JIS News

The Jamaica Intellectual Property Office (JIPO), is seeking certification and registration for three of Jamaica’s best known products under the Geographical Indications (GIs) Protection System, to assist with branding for enhanced global marketing, and to help Jamaica fight counterfeiting of its GIs.
The products are: Jamaica Blue Mountain Coffee, Jamaica Rum, and Jamaica Jerk Seasoning. The disclosure was made by local expert, Coordinator of the Geographical Indications Jamaica Project, Sara-Ruth Allen, at a workshop held yesterday (September 15), for coffee growers and processors at the Coffee Industry Board in Kingston.
“A geographical indication (GI ) is a specific category of intellectual property rights and they (GIs) are designations which identify a good or a service, as originating in a specific territory where a given quality, reputation or other characteristic is essentially attributable to its (product) geographical origin,”
Mrs Allen explained that, “many developing and industrial countries acknowledge the utility of GIs as a tool that contributes to the promotion of economic and cultural value of the product.”
The main purpose of the workshop, which is sponsored by the Jamaica Intellectual Property Office (JIPO) and the Swiss Federal Institute of Intellectual Property, is to formulate production standards and a well designed Code of Practice (Rules), which are to be set up collectively, in order to preserve the quality and reputation of the respective products, and to allow for the proper monitoring of the standards.
Continuing, Mrs. Allen explained that, “whether it’s Jamaica Blue Mountain for coffee or say, Geneva for watches, the exclusive right to use these geographical names for products that have a corresponding origin, is of a genuine commercial interest for each country, especially through globalisation of trade.”
“So little countries like Jamaica and Switzerland, which generally can’t compete on the scale of the production must focus on quality, sometimes we like to say niche products, to be able to remain competitive in the national and international market. So this being said, Jamaica acknowledges the importance of having an effective protection system, for the geographical indications at the national level, hence the Geographical Indications Act of 2004,” she stated.
Mrs. Allen added that part of the project will see the completion of the Act, by the drafting and passage of the regulations. “So the Jamaican Government is preparing to implement the GIs protection in its legal system and to be able to take measures against the illegitimate use of Jamaican GIs by anybody,” she assured.
Mrs. Allen cited legal support, implementation of the effective sustainable GI protection, and a country’s ability to effectively fight counterfeiting of its GIs, as the main benefits and opportunities of regulations supporting Jamaican GIs.
The last crop of coffee yielded 270,000 boxes, weighing 60lbs each, before processing and 9.5 lbs after processing, totalling 2.6 million lbs, which equates to US$35 million to US$40 million on the international market. Next year, the yield is projected at close to 400,000 lbs, as the country recovers from the damage caused by Hurricane Ivan in 2004, as well as two other storm systems.

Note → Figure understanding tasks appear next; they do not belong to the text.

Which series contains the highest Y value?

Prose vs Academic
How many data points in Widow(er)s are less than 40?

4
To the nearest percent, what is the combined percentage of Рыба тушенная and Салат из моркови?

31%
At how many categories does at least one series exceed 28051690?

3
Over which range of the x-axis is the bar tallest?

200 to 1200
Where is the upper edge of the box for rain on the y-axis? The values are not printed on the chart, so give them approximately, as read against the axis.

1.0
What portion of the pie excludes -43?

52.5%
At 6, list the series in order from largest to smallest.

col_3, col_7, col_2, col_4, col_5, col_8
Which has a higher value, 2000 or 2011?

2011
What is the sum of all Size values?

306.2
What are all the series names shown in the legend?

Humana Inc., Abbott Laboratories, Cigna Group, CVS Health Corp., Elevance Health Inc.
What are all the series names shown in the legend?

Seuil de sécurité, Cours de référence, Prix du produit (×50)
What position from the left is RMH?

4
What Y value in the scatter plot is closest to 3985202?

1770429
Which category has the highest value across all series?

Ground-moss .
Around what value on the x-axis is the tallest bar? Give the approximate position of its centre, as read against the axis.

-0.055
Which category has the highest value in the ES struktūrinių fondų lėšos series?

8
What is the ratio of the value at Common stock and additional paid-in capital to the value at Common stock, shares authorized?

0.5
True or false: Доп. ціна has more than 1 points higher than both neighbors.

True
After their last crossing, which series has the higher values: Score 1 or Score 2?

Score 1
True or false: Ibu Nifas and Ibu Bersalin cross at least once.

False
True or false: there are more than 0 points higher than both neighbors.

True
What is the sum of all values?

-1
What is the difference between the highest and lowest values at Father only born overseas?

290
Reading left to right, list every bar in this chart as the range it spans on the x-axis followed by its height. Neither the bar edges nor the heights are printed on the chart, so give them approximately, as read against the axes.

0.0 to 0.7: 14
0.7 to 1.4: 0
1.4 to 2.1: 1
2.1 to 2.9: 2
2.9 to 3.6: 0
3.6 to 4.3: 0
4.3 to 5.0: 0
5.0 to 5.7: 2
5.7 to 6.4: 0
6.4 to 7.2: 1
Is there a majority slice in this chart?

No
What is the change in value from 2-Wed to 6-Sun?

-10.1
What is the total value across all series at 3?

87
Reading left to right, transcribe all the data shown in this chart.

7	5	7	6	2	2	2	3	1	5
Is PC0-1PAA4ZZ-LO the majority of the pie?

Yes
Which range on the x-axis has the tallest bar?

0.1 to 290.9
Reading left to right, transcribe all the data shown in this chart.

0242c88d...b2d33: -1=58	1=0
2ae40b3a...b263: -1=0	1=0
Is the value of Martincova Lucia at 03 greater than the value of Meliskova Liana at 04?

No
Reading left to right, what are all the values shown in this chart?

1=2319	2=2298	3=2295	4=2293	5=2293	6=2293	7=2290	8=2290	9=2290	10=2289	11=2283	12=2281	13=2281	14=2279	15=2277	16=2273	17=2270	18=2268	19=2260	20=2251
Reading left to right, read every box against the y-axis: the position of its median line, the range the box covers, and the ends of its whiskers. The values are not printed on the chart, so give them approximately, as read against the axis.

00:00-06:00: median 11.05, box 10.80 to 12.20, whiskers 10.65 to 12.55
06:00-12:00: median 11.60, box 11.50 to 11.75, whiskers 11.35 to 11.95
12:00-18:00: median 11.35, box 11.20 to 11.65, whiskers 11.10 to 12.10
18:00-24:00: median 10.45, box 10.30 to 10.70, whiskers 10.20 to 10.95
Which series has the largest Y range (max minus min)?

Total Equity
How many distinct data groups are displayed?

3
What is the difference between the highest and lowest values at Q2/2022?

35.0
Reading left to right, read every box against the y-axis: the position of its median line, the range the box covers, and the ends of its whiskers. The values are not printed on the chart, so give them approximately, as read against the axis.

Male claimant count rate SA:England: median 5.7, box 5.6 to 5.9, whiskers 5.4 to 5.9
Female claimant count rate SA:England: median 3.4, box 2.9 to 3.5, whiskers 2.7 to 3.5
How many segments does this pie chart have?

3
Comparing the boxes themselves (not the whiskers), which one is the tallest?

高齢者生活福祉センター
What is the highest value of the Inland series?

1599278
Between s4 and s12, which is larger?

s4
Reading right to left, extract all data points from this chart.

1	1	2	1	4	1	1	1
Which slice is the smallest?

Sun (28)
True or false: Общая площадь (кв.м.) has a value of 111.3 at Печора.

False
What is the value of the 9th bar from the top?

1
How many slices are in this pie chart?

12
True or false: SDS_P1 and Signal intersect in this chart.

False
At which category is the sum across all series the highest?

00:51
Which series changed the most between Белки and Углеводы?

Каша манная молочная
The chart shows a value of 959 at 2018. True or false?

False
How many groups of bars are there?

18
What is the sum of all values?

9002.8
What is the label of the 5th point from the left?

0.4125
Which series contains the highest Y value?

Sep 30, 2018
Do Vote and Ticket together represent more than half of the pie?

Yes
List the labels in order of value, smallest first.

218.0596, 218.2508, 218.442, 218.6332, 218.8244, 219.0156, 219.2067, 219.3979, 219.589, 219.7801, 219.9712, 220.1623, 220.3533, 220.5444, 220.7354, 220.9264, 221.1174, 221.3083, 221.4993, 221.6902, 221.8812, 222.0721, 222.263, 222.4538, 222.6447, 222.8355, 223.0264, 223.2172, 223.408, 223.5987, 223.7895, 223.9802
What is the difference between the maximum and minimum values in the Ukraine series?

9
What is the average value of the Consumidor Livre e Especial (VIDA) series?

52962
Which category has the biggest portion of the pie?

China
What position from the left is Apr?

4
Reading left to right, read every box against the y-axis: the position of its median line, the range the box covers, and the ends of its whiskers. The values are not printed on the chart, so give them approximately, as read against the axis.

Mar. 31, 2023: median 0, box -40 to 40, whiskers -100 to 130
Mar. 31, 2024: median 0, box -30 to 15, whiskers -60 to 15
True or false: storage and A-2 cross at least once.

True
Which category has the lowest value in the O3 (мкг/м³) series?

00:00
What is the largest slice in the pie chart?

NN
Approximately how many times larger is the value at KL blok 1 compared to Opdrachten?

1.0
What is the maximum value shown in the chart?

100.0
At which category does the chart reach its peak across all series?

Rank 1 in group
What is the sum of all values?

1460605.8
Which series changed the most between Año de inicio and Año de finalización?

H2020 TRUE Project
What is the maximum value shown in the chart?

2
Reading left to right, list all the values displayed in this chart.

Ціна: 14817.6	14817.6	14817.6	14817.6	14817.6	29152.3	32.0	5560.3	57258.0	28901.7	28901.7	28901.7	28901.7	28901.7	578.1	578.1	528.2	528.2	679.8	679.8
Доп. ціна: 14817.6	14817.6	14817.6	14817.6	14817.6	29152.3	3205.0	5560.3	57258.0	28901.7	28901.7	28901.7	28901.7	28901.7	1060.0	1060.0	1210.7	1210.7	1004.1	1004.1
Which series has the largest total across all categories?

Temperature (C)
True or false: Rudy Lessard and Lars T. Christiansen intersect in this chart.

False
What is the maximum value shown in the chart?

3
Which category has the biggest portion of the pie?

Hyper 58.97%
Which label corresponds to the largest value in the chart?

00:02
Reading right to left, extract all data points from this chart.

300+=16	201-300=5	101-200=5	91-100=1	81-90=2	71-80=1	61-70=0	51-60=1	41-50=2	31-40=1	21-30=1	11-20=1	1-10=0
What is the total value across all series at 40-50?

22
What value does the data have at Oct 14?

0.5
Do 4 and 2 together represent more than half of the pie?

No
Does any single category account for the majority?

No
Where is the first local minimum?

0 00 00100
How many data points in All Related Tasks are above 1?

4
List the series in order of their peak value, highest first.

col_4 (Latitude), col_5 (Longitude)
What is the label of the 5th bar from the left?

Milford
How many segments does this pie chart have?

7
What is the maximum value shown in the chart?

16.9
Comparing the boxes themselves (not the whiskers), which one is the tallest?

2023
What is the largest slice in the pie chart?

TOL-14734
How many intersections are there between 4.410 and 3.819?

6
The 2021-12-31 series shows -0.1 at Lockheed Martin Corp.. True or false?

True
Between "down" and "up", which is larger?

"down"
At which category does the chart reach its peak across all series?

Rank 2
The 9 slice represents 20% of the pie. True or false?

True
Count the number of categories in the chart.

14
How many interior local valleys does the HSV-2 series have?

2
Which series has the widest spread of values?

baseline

The remaining two workshops, one each for Jamaican rum and Jerk seasoning producers, will be held on September 16 and 17, whilst another, which brings together representatives of the three major products, along with Government and legal bodies under the umbrella of the GI Working Group will be held on Thursday, September 18, at the Petroleum Corporation of Jamaica in Kingston.
The workshops are being facilitated by Dr. Sophie Reviron, who holds a PhD in Food Economics. Her particular interests are in supply chains organisation, global performance of the food systems, and food marketing.